--- PASSO DEL DOCUMENTO ---
▬▬▬▬▬▬▬▬▬▬
LA MEMORIA DOPO L’ARRESTO CARDIACO
I deficit delle funzioni cognitive secondarie ad un arresto cardiaco, vengono valutati mediante una specifica scala di riferimento chiamata CPC, Cerebral Performance Category: in cui il 1° grado indica la normalità, mentre il 5° grado, la morte cerebrale.
Sottoponendo i pazienti con una buona categoria CPC (1-2°) a indagini neurologiche, è stato possibile dimostrare una specifica vulnerabilità delle regioni dell’ippocampo causate proprio dall’ischemia cerebrale globale che viene generata dall’arresto cardiaco. La regione ippocampale è essenziale per l’apprendimento e il trasferimento delle nuove informazioni nella memoria dichiarativa.
I primi studi pubblicati per la valutazione della funzione cognitiva sono stati condotti mediante metodi piuttosto grossolani come il Mini Mental State Examination, ma recentemente nuovi test come il RAVLT (test verbale per l’apprendimento dell’adulto) hanno consentito maggiori approfondimenti sulle varie caratteristiche della memoria: la più colpita è sicuramente la memoria a lungo termine, legata alla comprensione del linguaggio, alla rievocazione di eventi e alle azioni e procedure per eseguire comportamenti complessi; mentre meno colpita sembrerebbe la memoria a breve termine, ovvero la memoria che consente la ritenzione delle informazioni utili per uno scopo, la memoria visiva e uditiva.
Un’altra importante considerazione è che Il tipo di coma che colpisce il paziente sopravvissuto all’arresto cardiaco si è sempre ritenuto riflettere l’effetto immediato della durata dell’ischemia cerebrale, pertanto ci si aspetta che la performance cognitiva dei pazienti che arrivano coscienti al pronto soccorso dopo una breve rianimazione, sia decisamente migliore, rispetto a quelli comatosi; in realtà i risultati in gran parte contraddicono questa ipotesi. Solo studi futuri potranno spiegare meglio questi eventi e guidare la ricerca scientifica verso nuove terapie per la neuroprotezione. Nel frattempo: don’t stress, compress!!
▬▬▬▬▬▬▬▬▬▬
--- COMPITI DA SVOLGERE ---
a: Elenchi tutti gli strumenti di valutazione menzionati nel passo del documento sulla memoria dopo l'arresto cardiaco, tra scale e test.
b: Trascriva senza modifiche il brano del passo del documento che inizia con "Sottoponendo i pazienti" e termina con "nella memoria dichiarativa.".
c: In base al passo del documento, risponda alle domande seguenti.
(i) Quale grado della scala CPC indica la morte cerebrale?
(ii) Di quali regioni è stata dimostrata una specifica vulnerabilità nei pazienti con una buona categoria CPC?
(iii) Quale tipo di memoria risulta il più colpito?
▬▬▬▬▬▬▬▬▬▬
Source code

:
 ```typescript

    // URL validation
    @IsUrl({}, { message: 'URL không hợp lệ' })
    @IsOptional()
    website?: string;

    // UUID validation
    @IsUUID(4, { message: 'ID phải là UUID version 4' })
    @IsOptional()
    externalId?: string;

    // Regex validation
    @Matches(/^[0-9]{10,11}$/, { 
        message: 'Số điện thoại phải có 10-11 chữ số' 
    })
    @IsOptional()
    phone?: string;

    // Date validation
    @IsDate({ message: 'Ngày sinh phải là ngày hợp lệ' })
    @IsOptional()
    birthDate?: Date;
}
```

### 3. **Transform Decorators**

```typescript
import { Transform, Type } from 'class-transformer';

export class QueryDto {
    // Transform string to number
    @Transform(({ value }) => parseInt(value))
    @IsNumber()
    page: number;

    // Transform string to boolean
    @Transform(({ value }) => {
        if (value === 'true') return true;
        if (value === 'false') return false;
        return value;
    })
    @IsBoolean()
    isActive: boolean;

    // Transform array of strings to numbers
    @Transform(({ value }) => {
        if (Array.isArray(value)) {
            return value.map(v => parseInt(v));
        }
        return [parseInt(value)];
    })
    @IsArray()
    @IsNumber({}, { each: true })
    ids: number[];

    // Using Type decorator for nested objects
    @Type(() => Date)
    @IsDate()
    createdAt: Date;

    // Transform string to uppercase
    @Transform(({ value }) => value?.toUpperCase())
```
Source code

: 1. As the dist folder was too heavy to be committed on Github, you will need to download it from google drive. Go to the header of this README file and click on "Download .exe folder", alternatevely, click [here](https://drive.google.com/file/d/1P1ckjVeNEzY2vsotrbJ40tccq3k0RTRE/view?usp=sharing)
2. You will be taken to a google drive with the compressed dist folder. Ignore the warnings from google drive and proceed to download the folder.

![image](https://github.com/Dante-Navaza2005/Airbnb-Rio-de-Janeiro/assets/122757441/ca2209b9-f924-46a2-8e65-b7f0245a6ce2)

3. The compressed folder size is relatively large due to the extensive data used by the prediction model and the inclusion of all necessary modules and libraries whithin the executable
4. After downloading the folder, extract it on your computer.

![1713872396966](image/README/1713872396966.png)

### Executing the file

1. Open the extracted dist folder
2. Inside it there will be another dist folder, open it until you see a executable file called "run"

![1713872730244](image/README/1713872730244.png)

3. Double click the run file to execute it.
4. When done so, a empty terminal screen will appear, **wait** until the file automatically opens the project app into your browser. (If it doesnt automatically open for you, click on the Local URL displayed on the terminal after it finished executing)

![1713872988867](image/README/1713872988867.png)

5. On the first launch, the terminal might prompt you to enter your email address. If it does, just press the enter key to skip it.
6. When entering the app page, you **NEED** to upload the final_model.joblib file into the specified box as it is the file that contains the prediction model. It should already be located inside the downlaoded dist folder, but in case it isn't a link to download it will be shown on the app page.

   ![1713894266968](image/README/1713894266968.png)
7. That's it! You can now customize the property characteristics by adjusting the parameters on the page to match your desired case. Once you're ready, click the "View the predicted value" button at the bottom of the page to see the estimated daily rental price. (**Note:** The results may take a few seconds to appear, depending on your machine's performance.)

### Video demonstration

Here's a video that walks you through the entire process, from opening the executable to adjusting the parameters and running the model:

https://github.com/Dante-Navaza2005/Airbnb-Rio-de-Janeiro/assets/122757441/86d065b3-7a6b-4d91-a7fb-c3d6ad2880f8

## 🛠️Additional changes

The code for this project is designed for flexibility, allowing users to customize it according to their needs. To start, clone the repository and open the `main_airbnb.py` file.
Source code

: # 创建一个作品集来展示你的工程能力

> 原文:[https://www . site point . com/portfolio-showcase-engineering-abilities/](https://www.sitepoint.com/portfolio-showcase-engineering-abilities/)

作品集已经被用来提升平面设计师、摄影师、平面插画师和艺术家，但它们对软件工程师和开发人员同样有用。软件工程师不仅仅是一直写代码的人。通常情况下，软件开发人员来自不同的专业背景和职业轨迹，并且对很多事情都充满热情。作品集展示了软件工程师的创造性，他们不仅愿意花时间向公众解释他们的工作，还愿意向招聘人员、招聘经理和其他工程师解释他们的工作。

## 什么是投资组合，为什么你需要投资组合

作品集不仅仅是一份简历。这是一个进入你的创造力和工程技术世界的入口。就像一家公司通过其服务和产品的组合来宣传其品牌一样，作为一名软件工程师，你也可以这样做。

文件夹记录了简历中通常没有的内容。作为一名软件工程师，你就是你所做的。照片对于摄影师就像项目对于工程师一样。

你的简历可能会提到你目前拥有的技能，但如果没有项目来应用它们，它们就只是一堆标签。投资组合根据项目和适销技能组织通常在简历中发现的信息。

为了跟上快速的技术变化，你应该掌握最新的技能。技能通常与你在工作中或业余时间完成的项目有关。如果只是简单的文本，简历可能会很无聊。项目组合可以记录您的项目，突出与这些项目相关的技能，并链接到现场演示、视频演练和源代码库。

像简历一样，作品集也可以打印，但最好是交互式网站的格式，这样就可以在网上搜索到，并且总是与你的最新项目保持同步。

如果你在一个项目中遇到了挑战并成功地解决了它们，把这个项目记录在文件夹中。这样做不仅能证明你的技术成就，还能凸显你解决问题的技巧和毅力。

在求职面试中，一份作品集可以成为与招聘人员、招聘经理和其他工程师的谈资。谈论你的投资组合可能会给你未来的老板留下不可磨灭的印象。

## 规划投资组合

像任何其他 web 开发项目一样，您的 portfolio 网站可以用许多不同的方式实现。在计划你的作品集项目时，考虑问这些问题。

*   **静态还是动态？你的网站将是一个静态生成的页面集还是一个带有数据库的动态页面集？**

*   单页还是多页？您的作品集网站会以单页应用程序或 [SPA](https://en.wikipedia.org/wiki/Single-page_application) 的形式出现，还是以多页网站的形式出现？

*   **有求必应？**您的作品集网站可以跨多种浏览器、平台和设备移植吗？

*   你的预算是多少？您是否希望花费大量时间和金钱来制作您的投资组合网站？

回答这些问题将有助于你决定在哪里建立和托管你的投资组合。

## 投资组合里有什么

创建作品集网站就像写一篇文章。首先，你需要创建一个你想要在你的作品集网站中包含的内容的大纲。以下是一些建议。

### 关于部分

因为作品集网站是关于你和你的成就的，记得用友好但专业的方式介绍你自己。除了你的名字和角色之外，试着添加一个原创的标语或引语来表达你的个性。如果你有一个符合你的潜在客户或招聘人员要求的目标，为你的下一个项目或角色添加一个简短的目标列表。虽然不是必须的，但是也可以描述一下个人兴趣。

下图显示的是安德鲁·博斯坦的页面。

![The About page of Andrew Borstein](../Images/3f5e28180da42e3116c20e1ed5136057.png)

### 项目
▬▬▬▬▬▬▬▬▬▬
--- RISPOSTE FORNITE ---
a:
- CPC, Cerebral Performance Category
- Mini Mental State Examination
- RAVLT (test verbale per l'apprendimento dell'adulto)

b:
Sottoponendo i pazienti con una buona categoria CPC (1-2°) a indagini neurologiche, è stato possibile dimostrare una specifica vulnerabilità delle regioni dell’ippocampo causate proprio dall’ischemia cerebrale globale che viene generata dall’arresto cardiaco. La regione ippocampale è essenziale per l’apprendimento e il trasferimento delle nuove informazioni nella memoria dichiarativa.

c:
(i) Il 5° grado.
(ii) Le regioni dell'ippocampo.
(iii) La memoria a lungo termine.